Joshua Wu: The 199A deduction has a significant impact on the choice of entity question for businesses. With the 21 percent corporate rate, we have seen many taxpayers considering restructuring away from passthrough entities to a C corporation structure. The 199A deduction is a large consideration in whether to restructure or not, but its limited effective time does raise questions about the cost effectiveness of planning to obtain the 199A deduction where the benefit will sunset in eight years.
Wolters Kluwer: Aside from advice on specific taxpayer situations, what key takeaways should tax practitioners generally alert clients to ahead of the 2019 tax filing season?
Joshua Wu: Practitioners should remind clients who may benefit from the 199A deduction to keep detailed records of any losses for each line of business, as this may impact the calculation of QBI in the future. Practitioners should also help clients examine the whole of their activity to define their “trades or businesses.” This will be essential to calculating the 199A deduction and planning to maximize any such deduction.

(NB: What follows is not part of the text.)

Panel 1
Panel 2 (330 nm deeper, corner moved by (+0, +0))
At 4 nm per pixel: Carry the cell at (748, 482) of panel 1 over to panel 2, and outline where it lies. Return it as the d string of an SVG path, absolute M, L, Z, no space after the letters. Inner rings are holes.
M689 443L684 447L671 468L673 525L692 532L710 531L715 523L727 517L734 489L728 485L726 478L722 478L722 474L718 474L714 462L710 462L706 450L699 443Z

Finally, practitioners should remember that some of the information that may be necessary to determine a 199A deduction may not be in their client’s possession. Practitioners need to plan in advance with their clients regarding how information about each trade or business will be obtained (e.g., how will a limited partner in a partnership obtain information regarding the partnership’s W-2 wages and/or UBIA of qualified property).
Wolters Kluwer: Any closing thoughts or comments?
Joshua Wu: Practitioners and taxpayers should remember that the regulations are only proposed and may change before they become final. Any planning undertaken this year should carefully weigh the economic costs and be rooted in the statutory language of 199A. It will be some time before case law helps clarify the nuances of Section 199A, and claiming the deduction allows the IRS to more easily impose the substantial understatement penalty if a taxpayer gets it wrong.